[Before-and-after change data]
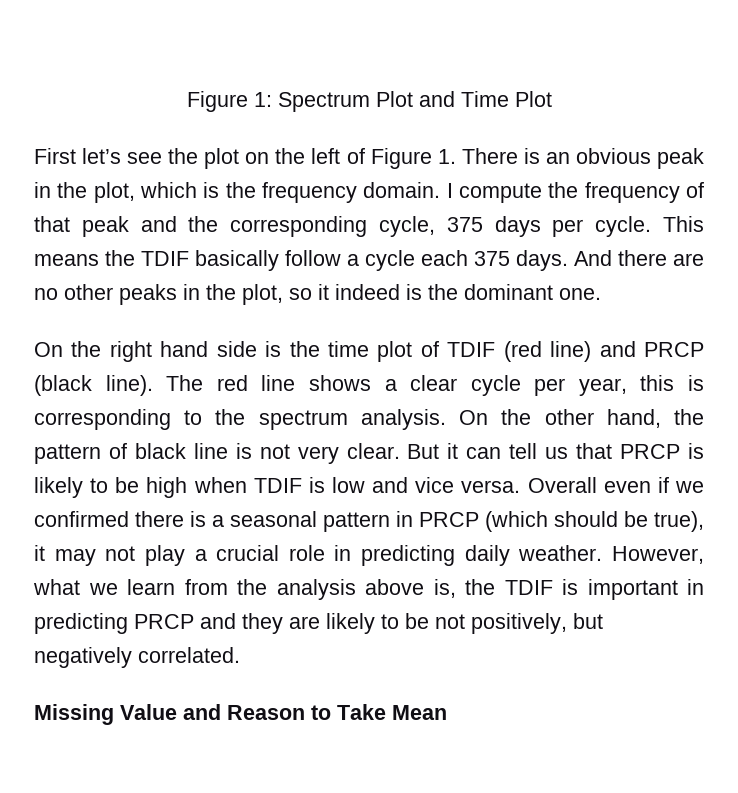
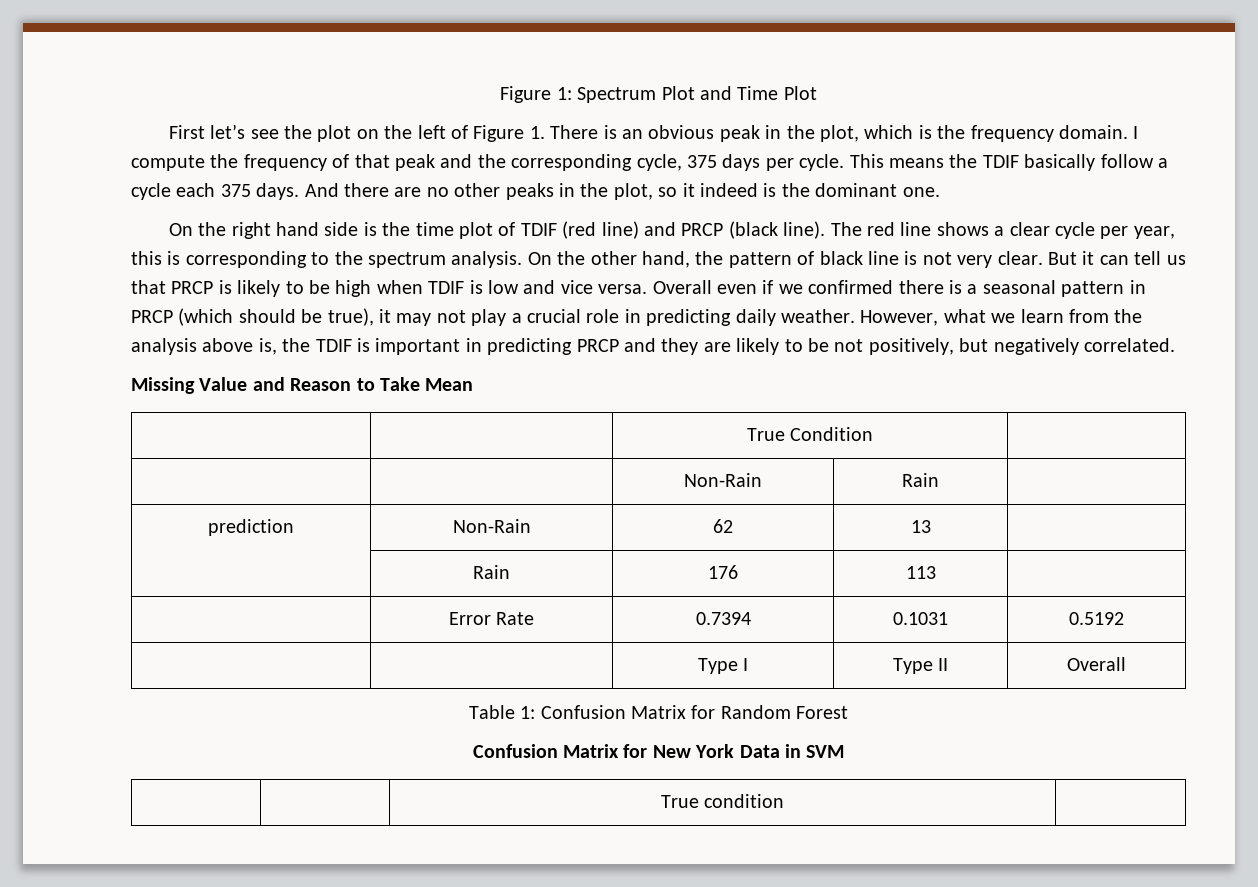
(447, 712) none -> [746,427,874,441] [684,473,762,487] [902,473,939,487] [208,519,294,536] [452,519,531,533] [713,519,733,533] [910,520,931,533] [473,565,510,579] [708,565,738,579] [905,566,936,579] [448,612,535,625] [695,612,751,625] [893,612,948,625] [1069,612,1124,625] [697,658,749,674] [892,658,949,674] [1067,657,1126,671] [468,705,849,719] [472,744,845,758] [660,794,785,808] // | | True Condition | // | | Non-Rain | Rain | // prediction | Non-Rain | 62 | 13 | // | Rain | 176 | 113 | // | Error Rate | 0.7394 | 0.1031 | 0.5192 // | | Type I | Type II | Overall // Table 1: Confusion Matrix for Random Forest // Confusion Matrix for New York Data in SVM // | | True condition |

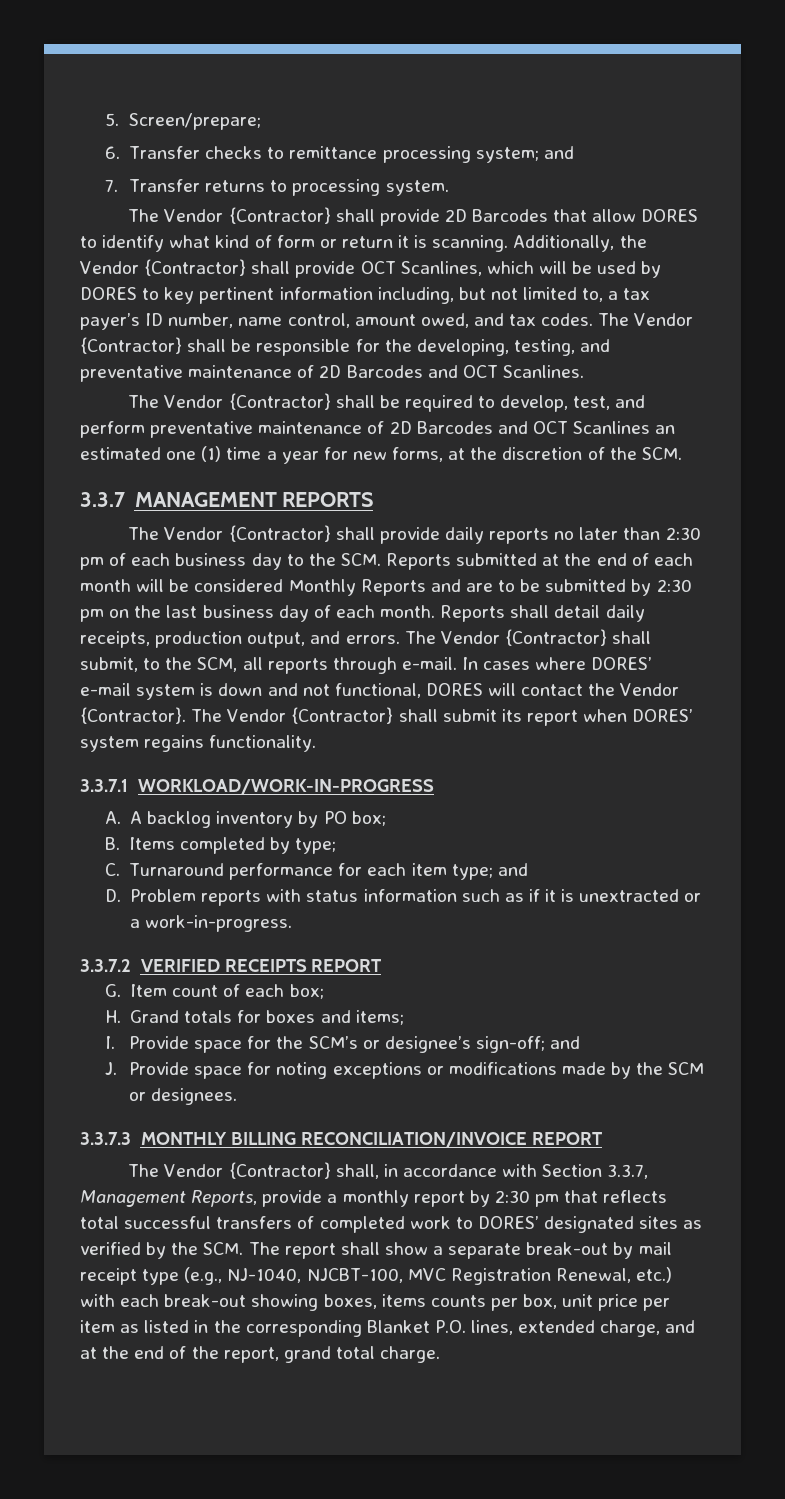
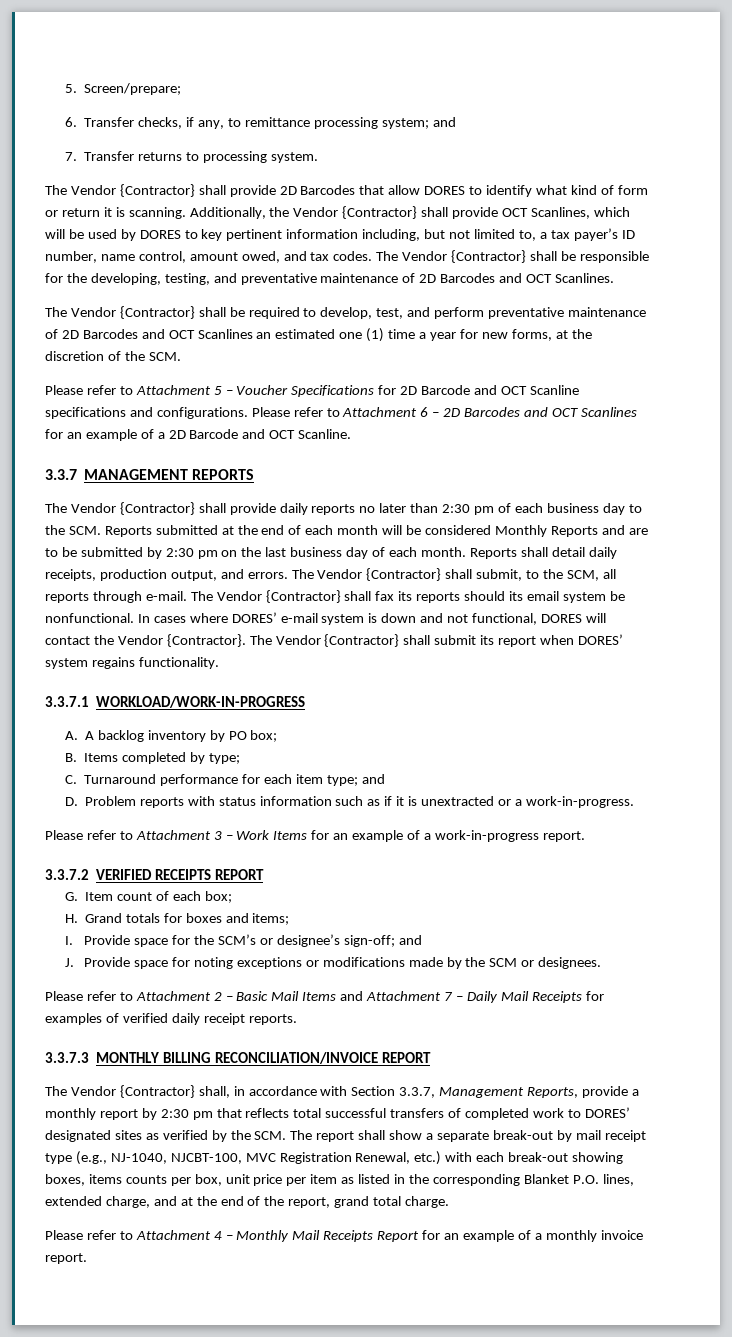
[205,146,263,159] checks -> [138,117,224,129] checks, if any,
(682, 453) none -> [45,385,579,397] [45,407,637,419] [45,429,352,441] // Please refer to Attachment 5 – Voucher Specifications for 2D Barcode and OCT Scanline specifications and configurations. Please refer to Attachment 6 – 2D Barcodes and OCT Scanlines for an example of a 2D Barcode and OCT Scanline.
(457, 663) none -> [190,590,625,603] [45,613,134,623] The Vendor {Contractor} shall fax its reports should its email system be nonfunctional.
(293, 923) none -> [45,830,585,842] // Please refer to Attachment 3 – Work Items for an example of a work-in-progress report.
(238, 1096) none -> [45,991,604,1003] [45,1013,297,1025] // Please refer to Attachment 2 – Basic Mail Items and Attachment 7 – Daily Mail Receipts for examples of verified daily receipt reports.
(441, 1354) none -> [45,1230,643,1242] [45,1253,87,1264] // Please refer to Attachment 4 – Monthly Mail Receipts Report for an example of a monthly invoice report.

- **Your objective**
Every entry above needs to be printed again exactly, with its pictures left out.

- **Answer below**
(447, 712) none -> [746,427,874,441] [684,473,762,487] [902,473,939,487] [208,519,294,536] [452,519,531,533] [713,519,733,533] [910,520,931,533] [473,565,510,579] [708,565,738,579] [905,566,936,579] [448,612,535,625] [695,612,751,625] [893,612,948,625] [1069,612,1124,625] [697,658,749,674] [892,658,949,674] [1067,657,1126,671] [468,705,849,719] [472,744,845,758] [660,794,785,808] // | | True Condition | // | | Non-Rain | Rain | // prediction | Non-Rain | 62 | 13 | // | Rain | 176 | 113 | // | Error Rate | 0.7394 | 0.1031 | 0.5192 // | | Type I | Type II | Overall // Table 1: Confusion Matrix for Random Forest // Confusion Matrix for New York Data in SVM // | | True condition |

[205,146,263,159] checks -> [138,117,224,129] checks, if any,
(682, 453) none -> [45,385,579,397] [45,407,637,419] [45,429,352,441] // Please refer to Attachment 5 – Voucher Specifications for 2D Barcode and OCT Scanline specifications and configurations. Please refer to Attachment 6 – 2D Barcodes and OCT Scanlines for an example of a 2D Barcode and OCT Scanline.
(457, 663) none -> [190,590,625,603] [45,613,134,623] The Vendor {Contractor} shall fax its reports should its email system be nonfunctional.
(293, 923) none -> [45,830,585,842] // Please refer to Attachment 3 – Work Items for an example of a work-in-progress report.
(238, 1096) none -> [45,991,604,1003] [45,1013,297,1025] // Please refer to Attachment 2 – Basic Mail Items and Attachment 7 – Daily Mail Receipts for examples of verified daily receipt reports.
(441, 1354) none -> [45,1230,643,1242] [45,1253,87,1264] // Please refer to Attachment 4 – Monthly Mail Receipts Report for an example of a monthly invoice report.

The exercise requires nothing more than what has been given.